Problem description: Word for word, give the data again without its pictures.

(Beginning of Collected data)

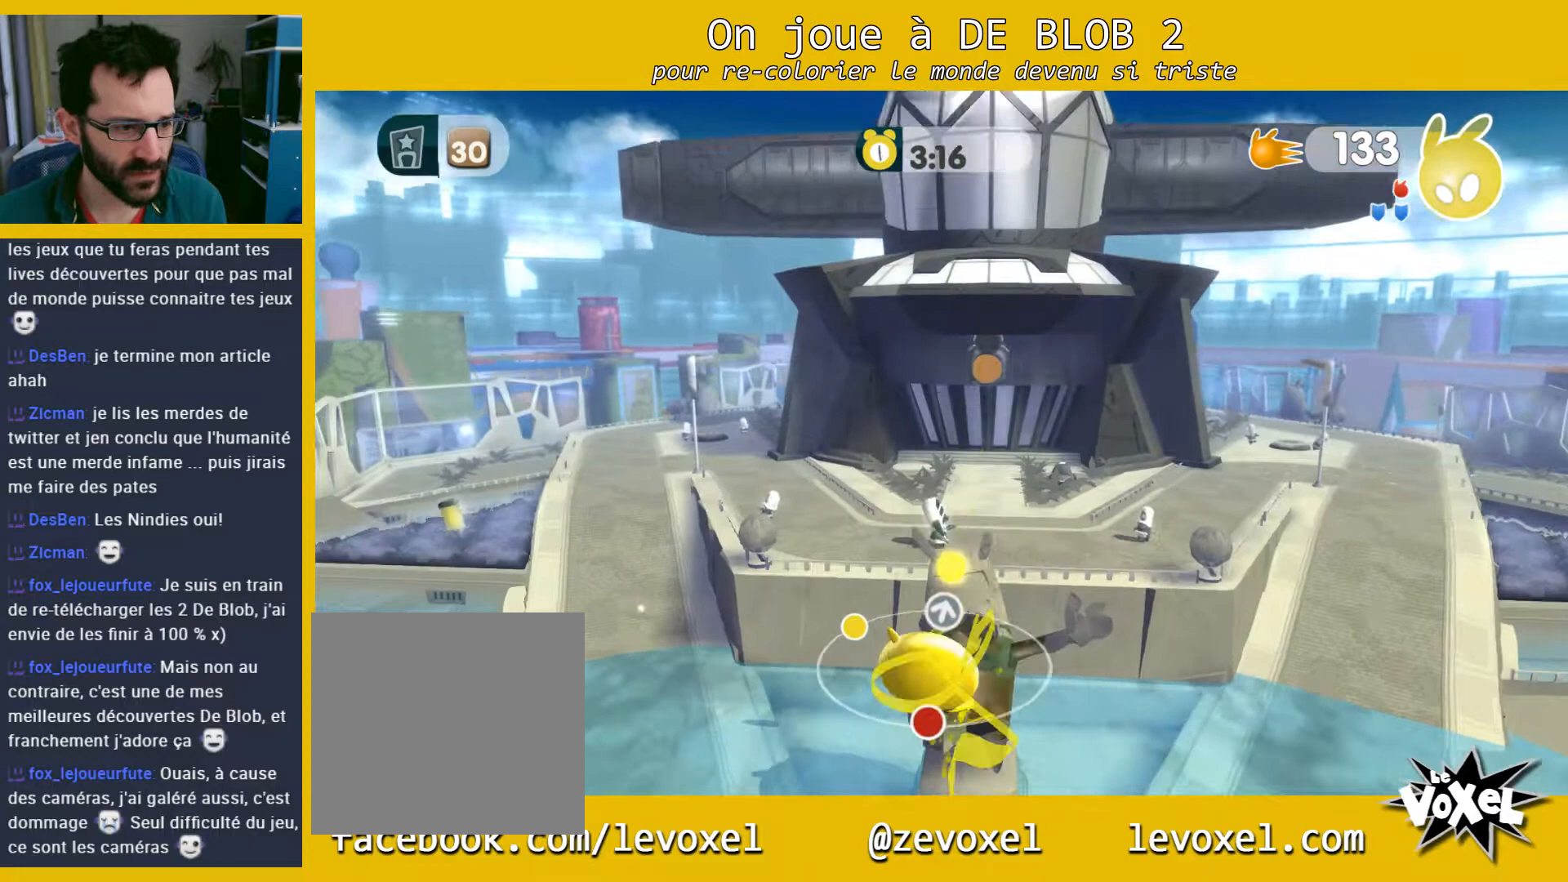
{"buttons": ["A"], "left_stick": "up-right", "right_stick": "center", "events": [[233, "A", "up"], [367, "A", "down"], [400, "left_stick", "up-right"]]}
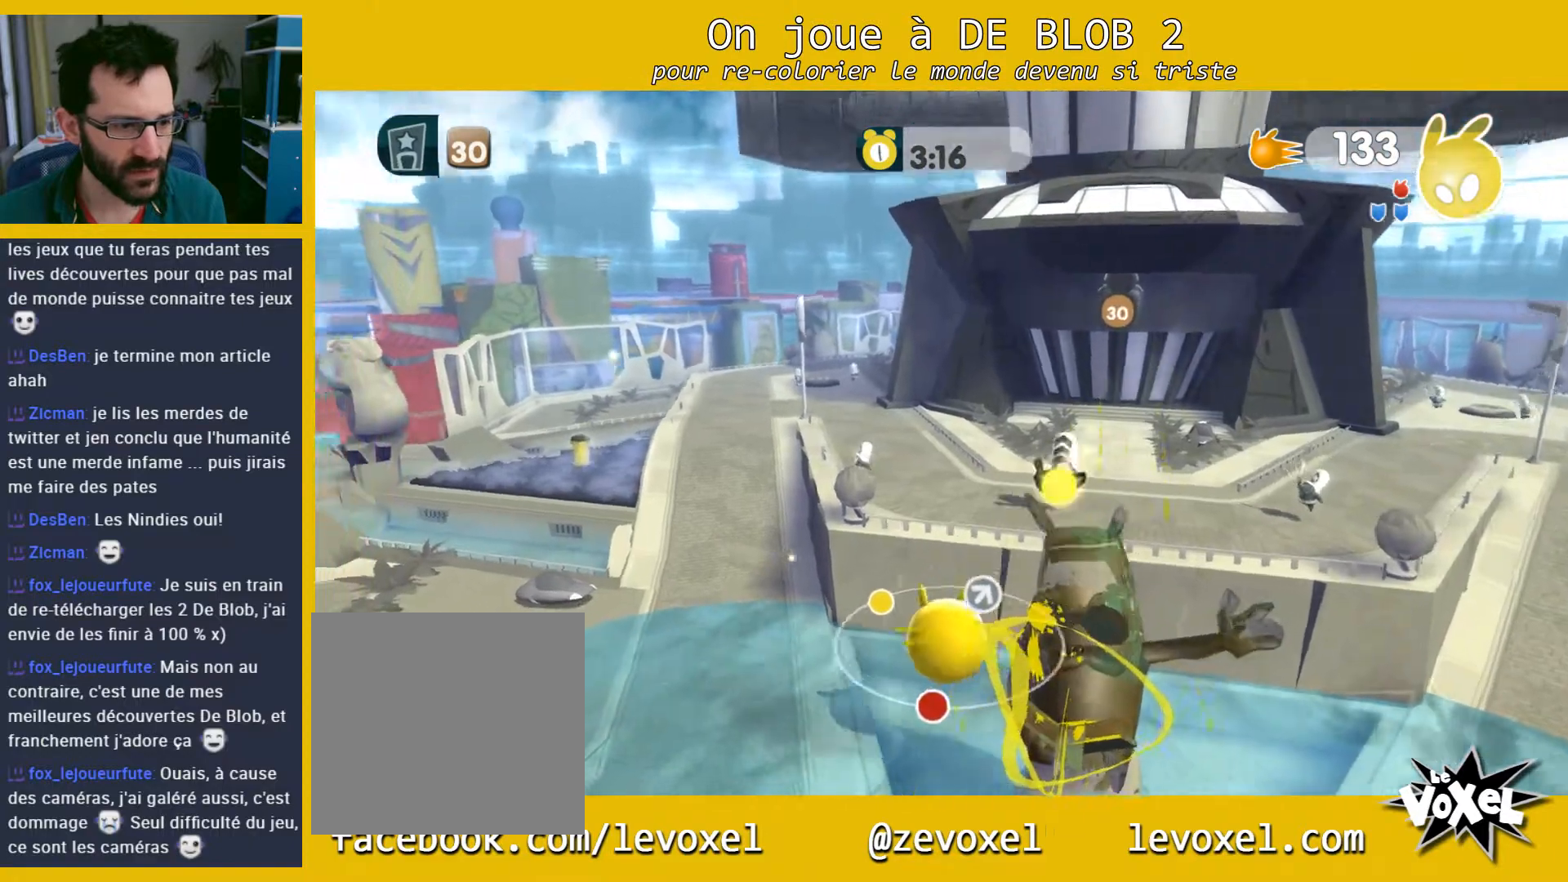
{"buttons": ["A"], "left_stick": "up-right", "right_stick": "center", "events": [[200, "A", "up"], [267, "A", "down"], [367, "A", "up"], [433, "A", "down"]]}
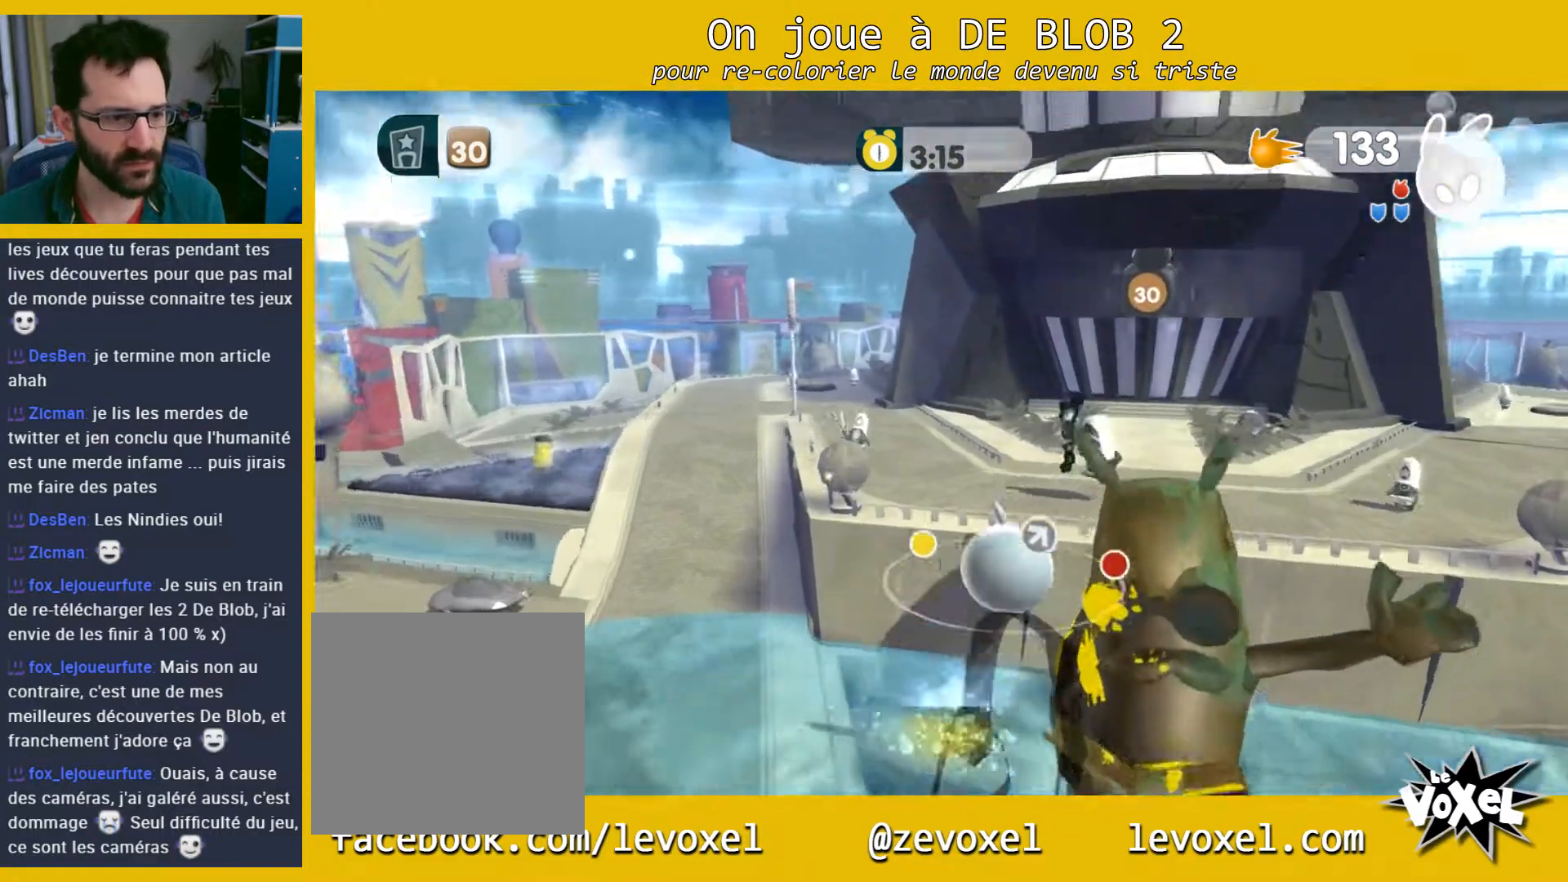
{"buttons": ["A", "L2"], "left_stick": "up-right", "right_stick": "center", "events": [[167, "A", "up"], [200, "L2", "down"], [233, "A", "down"], [333, "A", "up"], [400, "A", "down"], [467, "A", "up"], [500, "A", "down"]]}
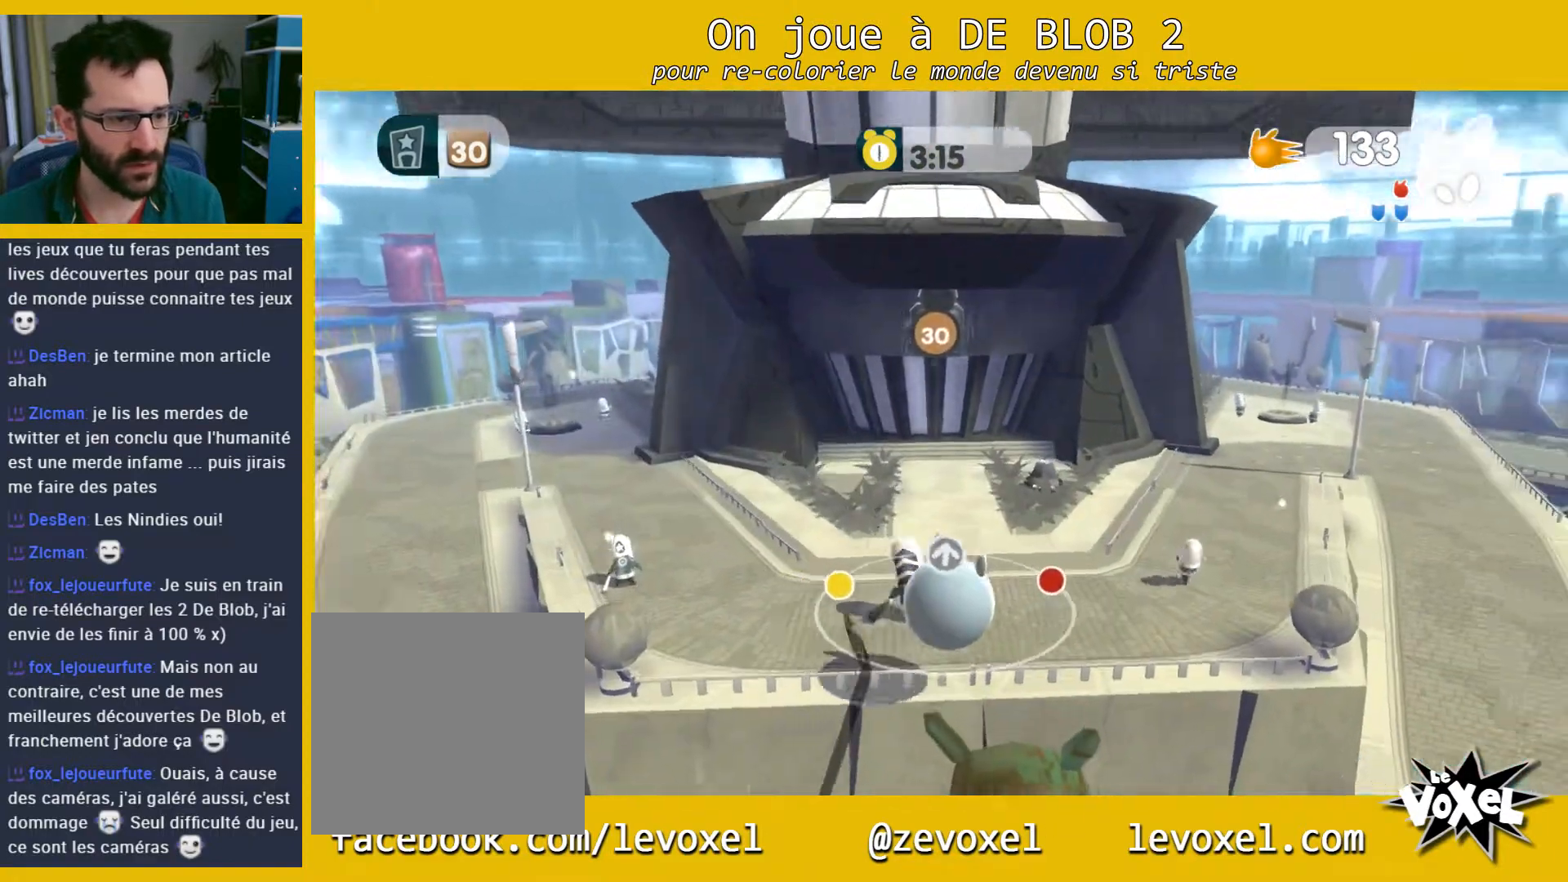
{"buttons": [], "left_stick": "up-right", "right_stick": "right", "events": [[133, "A", "up"], [300, "L2", "up"], [433, "right_stick", "right"]]}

(End of Collected data)

Response box:
{"buttons": ["A"], "left_stick": "up-right", "right_stick": "center", "events": [[233, "A", "up"], [367, "A", "down"], [400, "left_stick", "up-right"]]}
{"buttons": ["A"], "left_stick": "up-right", "right_stick": "center", "events": [[200, "A", "up"], [267, "A", "down"], [367, "A", "up"], [433, "A", "down"]]}
{"buttons": ["A", "L2"], "left_stick": "up-right", "right_stick": "center", "events": [[167, "A", "up"], [200, "L2", "down"], [233, "A", "down"], [333, "A", "up"], [400, "A", "down"], [467, "A", "up"], [500, "A", "down"]]}
{"buttons": [], "left_stick": "up-right", "right_stick": "right", "events": [[133, "A", "up"], [300, "L2", "up"], [433, "right_stick", "right"]]}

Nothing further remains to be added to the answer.